**Work instructions**
Across the entries below, how many lines have the word "left" in them? Respond with only the number.

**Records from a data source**

┌────────

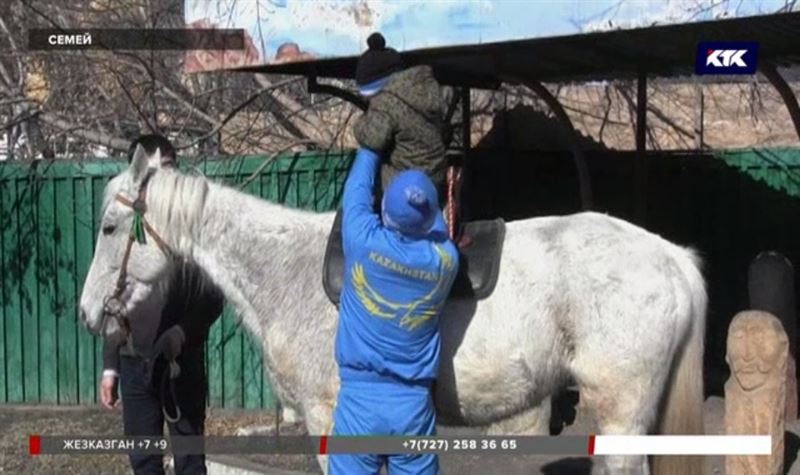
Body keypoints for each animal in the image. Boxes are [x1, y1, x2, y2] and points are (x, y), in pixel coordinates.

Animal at [79, 147, 708, 474]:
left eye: (108, 227)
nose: (89, 313)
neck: (285, 267)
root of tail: (671, 257)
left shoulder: (328, 417)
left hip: (621, 413)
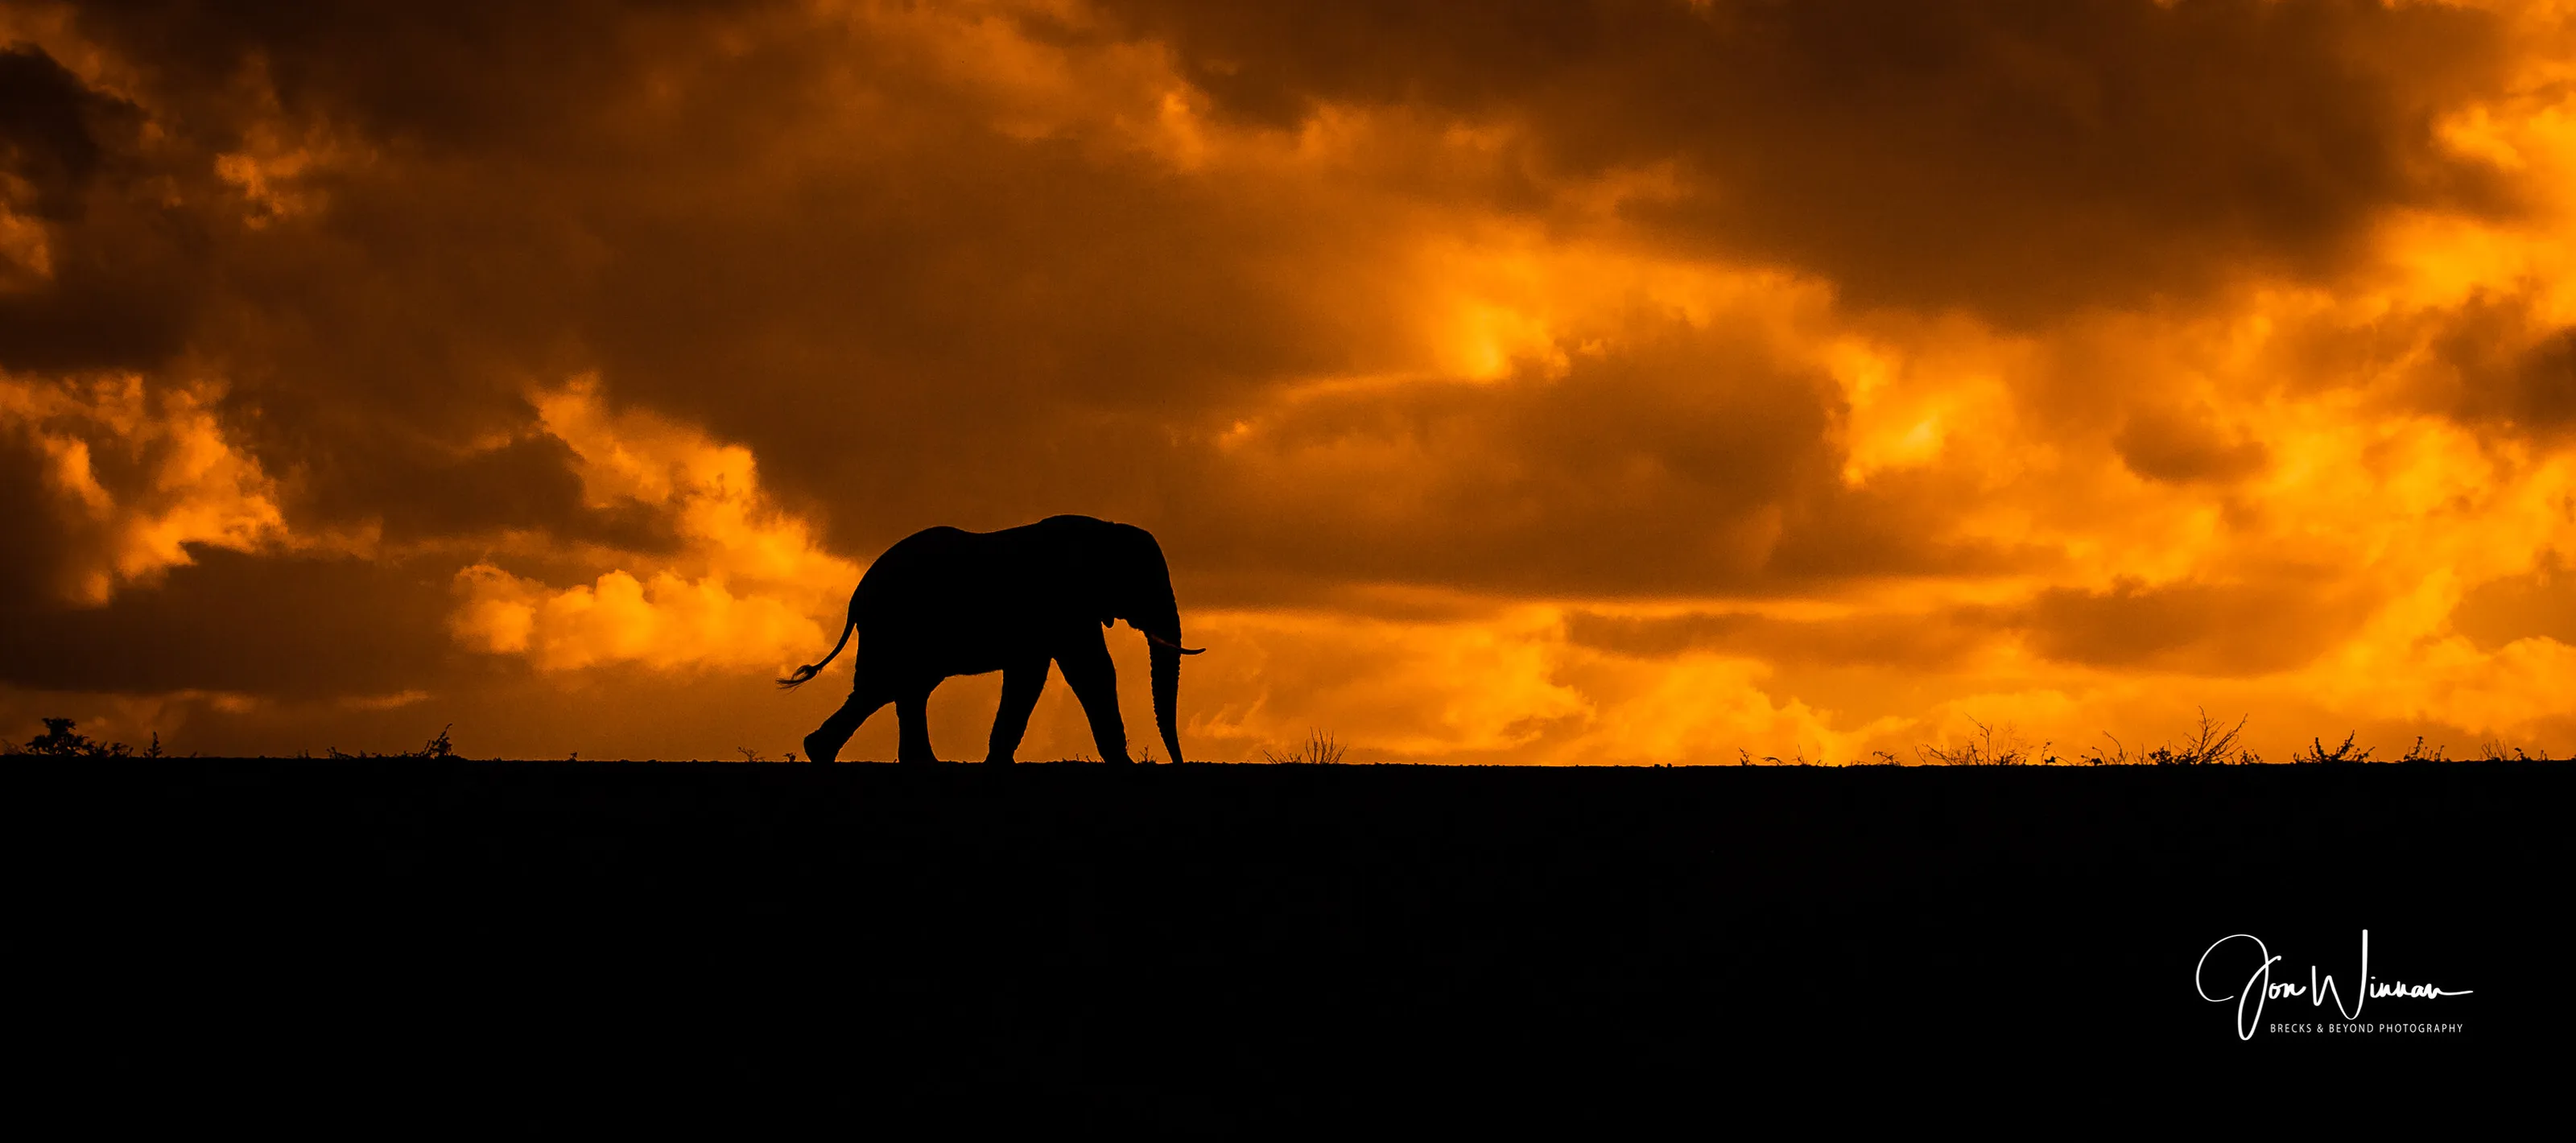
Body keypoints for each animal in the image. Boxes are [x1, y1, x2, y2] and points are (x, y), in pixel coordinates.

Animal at [780, 515, 1202, 765]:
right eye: (1142, 583)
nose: (1178, 764)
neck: (1103, 530)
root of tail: (857, 596)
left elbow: (1036, 673)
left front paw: (998, 762)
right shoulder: (1063, 602)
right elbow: (1089, 670)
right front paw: (1124, 765)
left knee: (902, 687)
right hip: (896, 623)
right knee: (886, 685)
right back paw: (823, 753)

└────────

**Solution below**
6